__Exercise instructions__
Copy the lines from the beginning of the records up to and including the line with "Results Summary solution", replacing "Ennerdale" with "Borrowdale" and leaving everything else as it is.

Stored records:
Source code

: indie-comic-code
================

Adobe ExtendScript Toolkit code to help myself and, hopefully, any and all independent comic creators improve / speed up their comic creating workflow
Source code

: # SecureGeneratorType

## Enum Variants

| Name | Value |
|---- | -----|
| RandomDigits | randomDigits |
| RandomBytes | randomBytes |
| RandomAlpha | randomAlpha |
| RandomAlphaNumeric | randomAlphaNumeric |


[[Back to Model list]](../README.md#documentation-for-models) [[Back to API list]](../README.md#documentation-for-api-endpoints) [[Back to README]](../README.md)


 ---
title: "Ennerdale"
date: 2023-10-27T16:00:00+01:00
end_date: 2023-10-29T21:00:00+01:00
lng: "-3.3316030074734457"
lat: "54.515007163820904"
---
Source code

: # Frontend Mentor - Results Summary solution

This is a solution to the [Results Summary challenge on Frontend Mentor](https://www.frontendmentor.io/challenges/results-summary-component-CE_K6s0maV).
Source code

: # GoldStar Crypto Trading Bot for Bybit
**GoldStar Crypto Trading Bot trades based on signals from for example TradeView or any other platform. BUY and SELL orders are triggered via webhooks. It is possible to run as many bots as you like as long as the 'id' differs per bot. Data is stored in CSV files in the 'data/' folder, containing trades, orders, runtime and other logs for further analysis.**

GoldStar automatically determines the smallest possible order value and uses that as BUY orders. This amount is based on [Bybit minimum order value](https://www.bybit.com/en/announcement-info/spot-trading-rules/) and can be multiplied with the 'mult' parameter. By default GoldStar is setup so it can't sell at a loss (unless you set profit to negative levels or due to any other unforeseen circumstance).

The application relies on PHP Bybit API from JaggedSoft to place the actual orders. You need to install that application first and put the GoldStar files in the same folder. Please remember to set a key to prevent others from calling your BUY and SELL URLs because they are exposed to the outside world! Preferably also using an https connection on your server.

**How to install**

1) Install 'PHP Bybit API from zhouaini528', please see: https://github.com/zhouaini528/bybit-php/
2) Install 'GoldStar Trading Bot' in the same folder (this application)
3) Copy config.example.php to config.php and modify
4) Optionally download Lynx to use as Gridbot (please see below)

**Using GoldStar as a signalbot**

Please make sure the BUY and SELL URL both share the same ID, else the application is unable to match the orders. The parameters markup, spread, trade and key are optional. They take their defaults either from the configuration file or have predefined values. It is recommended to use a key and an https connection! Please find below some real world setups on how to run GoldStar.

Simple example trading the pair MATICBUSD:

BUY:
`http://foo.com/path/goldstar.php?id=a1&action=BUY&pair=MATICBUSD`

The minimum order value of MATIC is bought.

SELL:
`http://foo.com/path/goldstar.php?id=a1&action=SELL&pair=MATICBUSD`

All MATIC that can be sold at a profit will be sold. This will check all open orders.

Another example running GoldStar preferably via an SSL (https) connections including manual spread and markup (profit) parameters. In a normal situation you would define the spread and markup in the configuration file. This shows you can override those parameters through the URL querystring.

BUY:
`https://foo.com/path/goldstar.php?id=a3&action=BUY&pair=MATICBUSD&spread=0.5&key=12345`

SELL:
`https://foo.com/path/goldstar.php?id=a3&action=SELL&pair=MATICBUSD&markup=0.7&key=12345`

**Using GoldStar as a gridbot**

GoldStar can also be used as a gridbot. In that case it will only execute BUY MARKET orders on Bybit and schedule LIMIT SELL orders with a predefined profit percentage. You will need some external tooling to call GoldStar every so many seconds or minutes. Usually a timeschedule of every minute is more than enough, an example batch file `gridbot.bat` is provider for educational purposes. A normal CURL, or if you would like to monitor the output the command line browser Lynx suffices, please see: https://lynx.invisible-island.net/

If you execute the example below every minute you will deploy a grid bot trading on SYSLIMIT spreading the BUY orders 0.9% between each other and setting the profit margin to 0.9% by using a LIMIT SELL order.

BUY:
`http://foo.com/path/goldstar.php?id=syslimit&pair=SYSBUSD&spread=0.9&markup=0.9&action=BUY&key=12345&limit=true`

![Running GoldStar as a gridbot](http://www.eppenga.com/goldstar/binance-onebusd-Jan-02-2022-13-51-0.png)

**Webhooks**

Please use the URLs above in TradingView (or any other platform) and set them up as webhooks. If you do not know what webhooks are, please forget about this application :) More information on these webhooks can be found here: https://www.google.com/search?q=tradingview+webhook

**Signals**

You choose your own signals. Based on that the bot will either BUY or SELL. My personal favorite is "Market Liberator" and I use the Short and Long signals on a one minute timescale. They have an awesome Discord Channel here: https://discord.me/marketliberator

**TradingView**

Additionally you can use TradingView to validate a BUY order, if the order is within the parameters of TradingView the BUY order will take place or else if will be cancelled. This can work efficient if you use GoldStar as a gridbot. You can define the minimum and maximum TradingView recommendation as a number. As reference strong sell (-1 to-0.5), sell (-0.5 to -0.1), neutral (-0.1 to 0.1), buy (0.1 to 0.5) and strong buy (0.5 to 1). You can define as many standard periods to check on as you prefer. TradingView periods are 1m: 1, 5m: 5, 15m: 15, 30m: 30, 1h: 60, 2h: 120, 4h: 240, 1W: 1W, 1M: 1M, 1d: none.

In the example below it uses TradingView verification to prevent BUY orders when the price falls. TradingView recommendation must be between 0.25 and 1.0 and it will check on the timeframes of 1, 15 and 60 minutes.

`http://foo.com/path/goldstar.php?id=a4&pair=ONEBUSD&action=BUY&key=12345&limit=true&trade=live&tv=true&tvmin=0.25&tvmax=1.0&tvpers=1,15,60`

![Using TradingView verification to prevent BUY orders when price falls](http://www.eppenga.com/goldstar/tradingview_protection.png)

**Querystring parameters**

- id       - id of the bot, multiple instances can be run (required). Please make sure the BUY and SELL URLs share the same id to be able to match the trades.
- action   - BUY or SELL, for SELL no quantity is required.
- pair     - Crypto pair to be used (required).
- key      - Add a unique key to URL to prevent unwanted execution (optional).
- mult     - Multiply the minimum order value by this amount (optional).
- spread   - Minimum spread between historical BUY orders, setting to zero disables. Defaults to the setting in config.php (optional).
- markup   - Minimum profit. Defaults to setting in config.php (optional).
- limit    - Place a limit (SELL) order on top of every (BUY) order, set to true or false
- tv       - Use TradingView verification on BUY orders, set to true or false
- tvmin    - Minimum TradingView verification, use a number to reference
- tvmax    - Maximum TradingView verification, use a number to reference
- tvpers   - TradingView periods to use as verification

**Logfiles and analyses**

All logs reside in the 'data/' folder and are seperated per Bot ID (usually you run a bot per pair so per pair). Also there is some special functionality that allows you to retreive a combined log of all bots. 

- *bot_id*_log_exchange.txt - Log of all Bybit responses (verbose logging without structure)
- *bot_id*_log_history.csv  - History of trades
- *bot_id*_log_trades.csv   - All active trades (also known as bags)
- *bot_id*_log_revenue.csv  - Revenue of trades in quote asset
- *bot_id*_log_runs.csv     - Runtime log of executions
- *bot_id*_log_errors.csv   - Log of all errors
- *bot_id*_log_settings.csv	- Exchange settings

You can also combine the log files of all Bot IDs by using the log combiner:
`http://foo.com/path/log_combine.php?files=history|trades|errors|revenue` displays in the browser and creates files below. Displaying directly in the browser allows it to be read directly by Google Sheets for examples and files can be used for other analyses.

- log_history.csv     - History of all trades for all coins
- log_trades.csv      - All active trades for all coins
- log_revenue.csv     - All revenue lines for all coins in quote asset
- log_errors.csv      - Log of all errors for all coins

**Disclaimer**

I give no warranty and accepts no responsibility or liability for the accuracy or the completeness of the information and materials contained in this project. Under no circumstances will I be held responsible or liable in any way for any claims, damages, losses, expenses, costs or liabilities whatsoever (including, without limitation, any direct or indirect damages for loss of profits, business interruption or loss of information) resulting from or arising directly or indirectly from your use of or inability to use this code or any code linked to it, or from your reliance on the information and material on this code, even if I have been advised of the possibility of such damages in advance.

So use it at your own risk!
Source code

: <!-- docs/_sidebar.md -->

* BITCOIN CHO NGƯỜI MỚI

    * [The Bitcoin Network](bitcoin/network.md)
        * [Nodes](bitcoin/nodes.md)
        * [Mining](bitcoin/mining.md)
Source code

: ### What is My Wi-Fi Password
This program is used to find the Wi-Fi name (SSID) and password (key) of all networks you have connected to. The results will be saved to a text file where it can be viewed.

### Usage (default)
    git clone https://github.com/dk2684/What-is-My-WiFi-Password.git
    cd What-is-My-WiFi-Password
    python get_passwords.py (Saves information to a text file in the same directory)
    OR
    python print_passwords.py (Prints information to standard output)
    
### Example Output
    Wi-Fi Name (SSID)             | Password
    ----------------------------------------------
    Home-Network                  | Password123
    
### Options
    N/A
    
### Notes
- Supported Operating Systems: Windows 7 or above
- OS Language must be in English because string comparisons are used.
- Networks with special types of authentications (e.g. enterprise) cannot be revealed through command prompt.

__Response to the exercise__
Source code

: indie-comic-code
================

Adobe ExtendScript Toolkit code to help myself and, hopefully, any and all independent comic creators improve / speed up their comic creating workflow
Source code

: # SecureGeneratorType

## Enum Variants

| Name | Value |
|---- | -----|
| RandomDigits | randomDigits |
| RandomBytes | randomBytes |
| RandomAlpha | randomAlpha |
| RandomAlphaNumeric | randomAlphaNumeric |


[[Back to Model list]](../README.md#documentation-for-models) [[Back to API list]](../README.md#documentation-for-api-endpoints) [[Back to README]](../README.md)


 ---
title: "Borrowdale"
date: 2023-10-27T16:00:00+01:00
end_date: 2023-10-29T21:00:00+01:00
lng: "-3.3316030074734457"
lat: "54.515007163820904"
---
Source code

: # Frontend Mentor - Results Summary solution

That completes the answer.